The chill lessened as I followed her out of the hall and looked around the well-remembered room. All those family Christmases spent here with a roaring fire in the grate, my sister and I wearing those paper hats from the crackers, excited by the presents and games, not noticing the occasional glance above our heads or the odd look shared by the adults.
“Now, upstairs we have three bedrooms and the bathroom,” she read from her clipboard and heel-clicked her way out of the room and up the stairs. I waited, and then just as I had all those years ago, ran up the stairs and into the safety of the front bedroom.

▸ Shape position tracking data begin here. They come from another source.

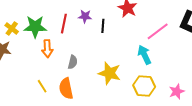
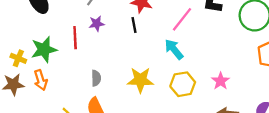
black line: (103, 26) -> (134, 25), moved
orange arrow: (47, 49) -> (41, 80), moved

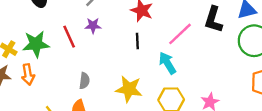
black line: (134, 25) -> (137, 41), moved
red line: (75, 38) -> (69, 37), turned -30

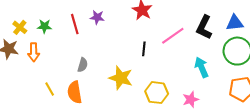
black line: (137, 41) -> (144, 49), moved
green star: (36, 44) -> (44, 26), size x0.6
cyan arrow: (167, 63) -> (201, 67), moved

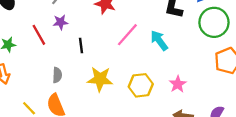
pink line: (173, 36) -> (127, 35), moved
black line: (144, 49) -> (81, 46), moved
cyan arrow: (201, 67) -> (159, 40), moved

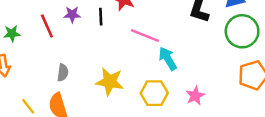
pink line: (127, 35) -> (145, 36), turned 65
cyan arrow: (159, 40) -> (168, 59), moved
black line: (81, 46) -> (101, 17), moved

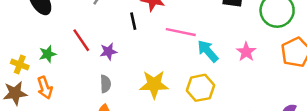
purple star: (72, 14) -> (108, 52), moved
pink star: (195, 96) -> (246, 52), moved

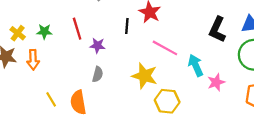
cyan arrow: (208, 51) -> (196, 65), moved
gray semicircle: (105, 84) -> (98, 74), moved
yellow star: (154, 84) -> (145, 76), moved

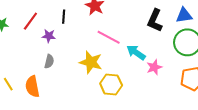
black line: (127, 26) -> (64, 17), moved
red line: (77, 29) -> (30, 21), turned 54
cyan arrow: (196, 65) -> (136, 52), turned -30

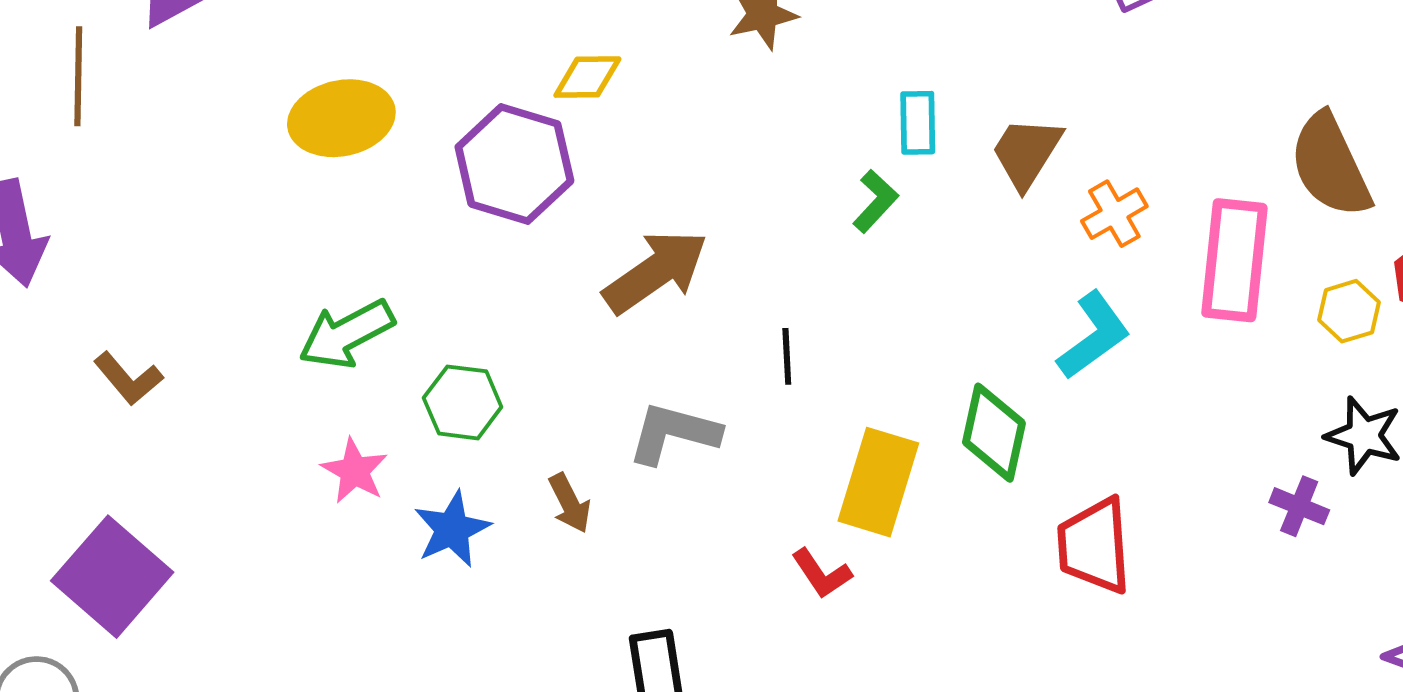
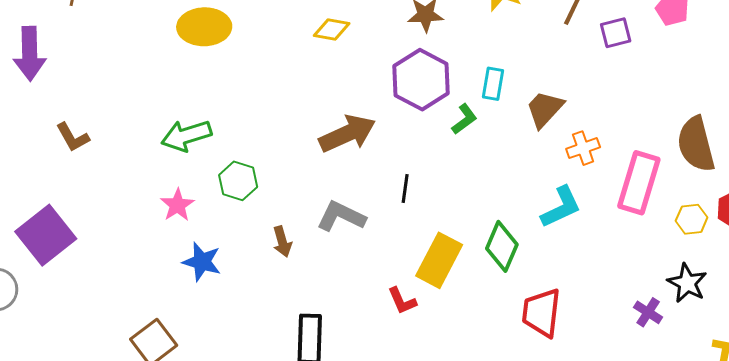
purple hexagon: (514, 164) -> (421, 80), moved
blue star: (452, 529) -> (202, 262), moved, turned 30

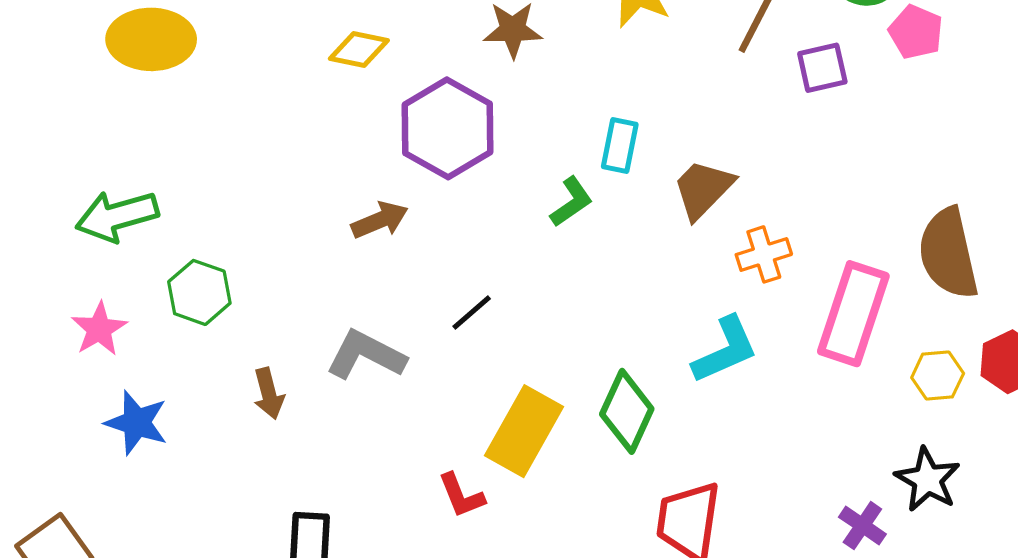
purple hexagon: (421, 80) -> (447, 128), moved
brown arrow: (347, 134) -> (380, 220), size x0.6
black line: (405, 189) -> (472, 313), turned 40

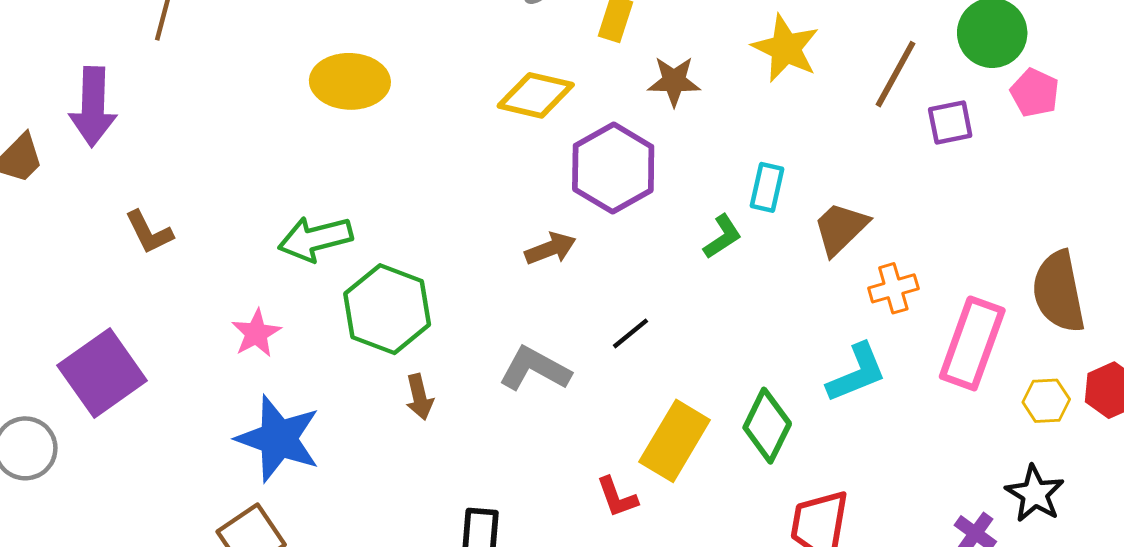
yellow diamond: (359, 50) -> (536, 95), size x1.4
green hexagon: (199, 292) -> (387, 309), size x1.5
pink star: (99, 329) -> (256, 333), moved
brown arrow: (269, 394) -> (419, 397), moved
blue star: (137, 423) -> (278, 439), moved, size x1.5

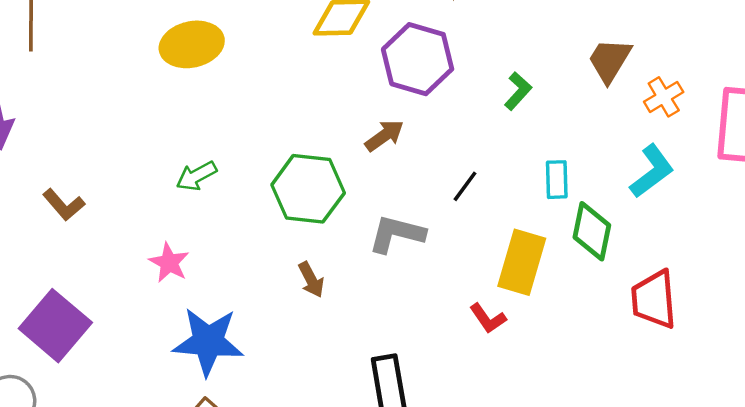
cyan rectangle: (767, 187) -> (557, 180), moved
green arrow: (315, 239) -> (196, 176), size x0.7
green hexagon: (387, 309) -> (308, 189), moved

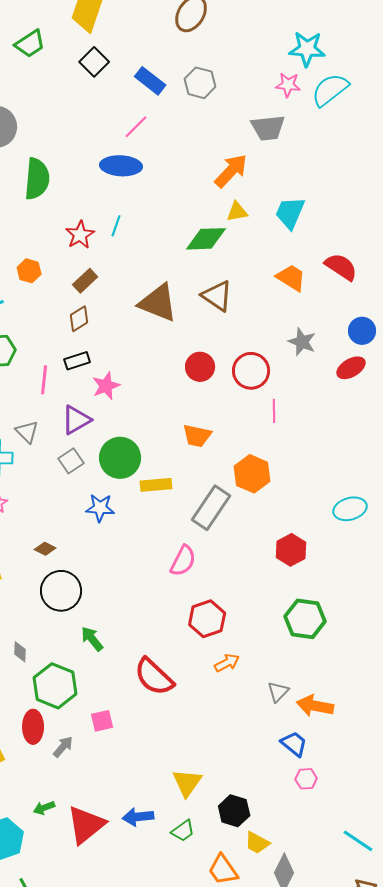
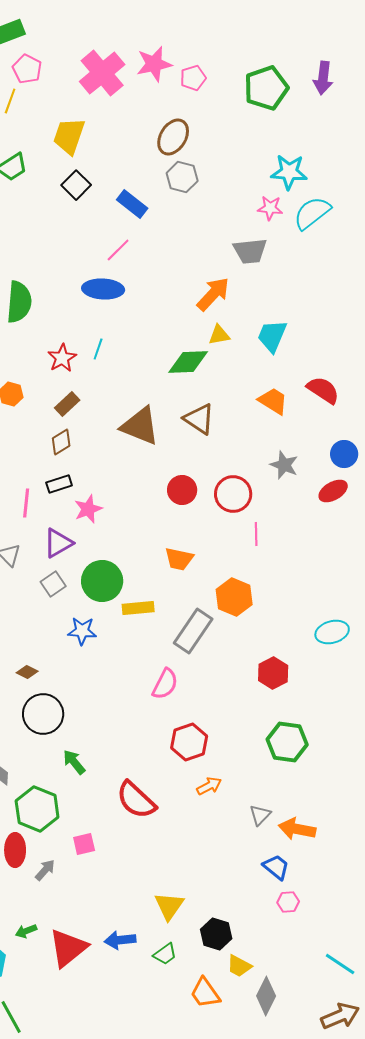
gray hexagon: (200, 83) -> (182, 177), moved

“You’ve found the front bedroom then – needs a bit of modernisation,” she said, and turning her back, went off to the master bedroom. An ancient yet familiar feeling came over me, and I pushed the bedroom door tightly shut. Was that an almost breath on the landing? Not quite a footfall? A heavy velvet curtain hung beside the door for this very purpose, and I pulled it hard across the doorway to seal the room. Her feet, her heels clicking as she fled, started down onto the varnished wooden stairs: reached the half-landing, and stopped abruptly. After counting to ten, I pulled aside the curtain, opened the door and walked firmly and without pause down the echoing, empty stairway, across the hall and out through the open front door, without once looking behind or to either side. The chill air followed me out onto the drive, and the door of the empty house slid shut behind me. The windows glowered as I made my solitary way up the drive. I would never want to own my grandparents’ house.